Ha bir de ne fondan müziğimizi eksik ettik ne de arka koltuktan bir buçuk litrelik sularımızı, onlar olmasa yapamazdık biliyorum… Sonuç olarak güzeldi, özeldi ve iyi ki… Böyle bir fırsat eline geçtiğinde dostlar mutlaka bu işe girişmeli: etrafındakilerin kıymetini daha iyi anlıyor insan, hayatta yalnız olmadığının farkına varıyor ve mutluluğunun aslında çok kolay ve basit yollarla elde edilebileceğini görüyor…
Bitirmeden gezimiz boyunca bizi blogtan takip eden tüm arkadaşlarımıza, yol boyunca soluklanmak için uğradığımız dostlara, bu vesileyle tanıştığımız bütün güzel insanlara teşekkürü borç biliriz.
Son olarak blogtan bizi takip eden arkadaşlara bir sürprizimiz olacak demiştik. Sürpriz şu ki: blogta yapacağımız ankete katılıp, gezinin en güzel fotoğrafını oylayan arkadaşlarımızdan seçtiği fotoğraf en beğenilen olanlar arasında yapacağımız çekilişi kazanana seçtiği fotoğrafı güzel bir çerçevede duvarınıza bu özel süreci de anımsatacak şekilde hediye edeceğiz… Ankete katılımınızı bekliyoruz.

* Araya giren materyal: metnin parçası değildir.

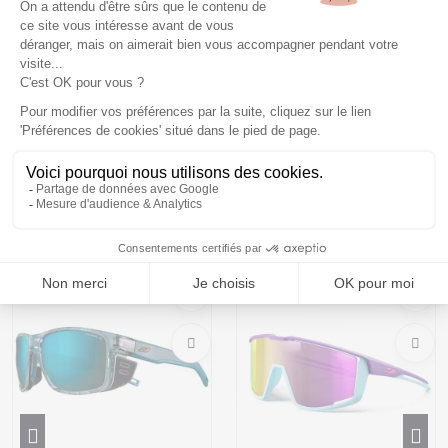
une vision adaptative et un excellent maintien, idéales pour
évoluer en toute confiance dans les environnements exigeants.
Prix et descriptifs sous réserve de disponibilité au magasin
Montaz , La Ravoire. Les tarifs du catalogue sont toutes taxes
comprises.
Vous pourriez aussi aimer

(Anket resimlerin en altında link ile verilmiştir. Ankette oy verebilmek için resimlerin isimlerini aklınızda tutmanızı öneririz)
Sevgiler & Saygılar…
A & D
Küskün
Berrak
Saklı Güzellik
Günbatımı
Özgürlük penceresi
Çoban
Uzak & Yakın
10 numara Salıncak
Meyve Bahçesi
Yeşil Tünel
Minik Ayazma
Bitmesin Yollar
Asyanın En batısı
Morcivert
The Manzara
Yalnızlık Kapısı
Taş Duvar
Köy güzeli
Şırıl Şelale
Gecenin Aydınlığı
anket için buraya tıklayabilirsiniz
( ankette oy kullandıktan sonra buraya ad soyad olarak ve bir de tercihinizi söyleyen bir yorum bırakırsanız hediyenin size gelmesi kolay olacaktır) Bol Şans..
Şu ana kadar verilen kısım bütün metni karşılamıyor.